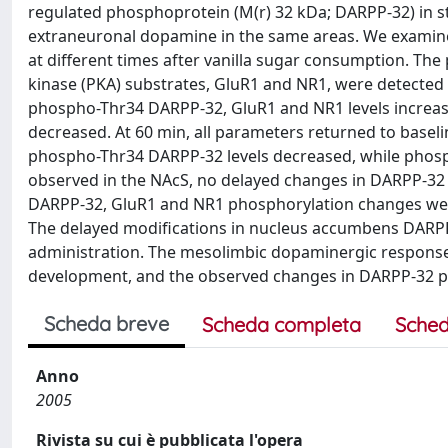
regulated phosphoprotein (M(r) 32 kDa; DARPP-32) in st
extraneuronal dopamine in the same areas. We examine
at different times after vanilla sugar consumption. T
kinase (PKA) substrates, GluR1 and NR1, were detected 
phospho-Thr34 DARPP-32, GluR1 and NR1 levels increa
decreased. At 60 min, all parameters returned to baseli
phospho-Thr34 DARPP-32 levels decreased, while phosph
observed in the NAcS, no delayed changes in DARPP-32
DARPP-32, GluR1 and NR1 phosphorylation changes wer
The delayed modifications in nucleus accumbens DARP
administration. The mesolimbic dopaminergic response 
development, and the observed changes in DARPP-32 ph
Scheda breve
Scheda completa
Sched
Anno
2005
Rivista su cui è pubblicata l'opera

******************************

TRY IT — Set each line down exactly, starting with the one that contains "phospho-Thr34 DARPP-32 levels" and ending with the last line of the listing; add nothing else.

REPLY TO THE TASK —
phospho-Thr34 DARPP-32 levels decreased, while phosph
observed in the NAcS, no delayed changes in DARPP-32
DARPP-32, GluR1 and NR1 phosphorylation changes wer
The delayed modifications in nucleus accumbens DARP
administration. The mesolimbic dopaminergic response 
development, and the observed changes in DARPP-32 ph
Scheda breve
Scheda completa
Sched
Anno
2005
Rivista su cui è pubblicata l'opera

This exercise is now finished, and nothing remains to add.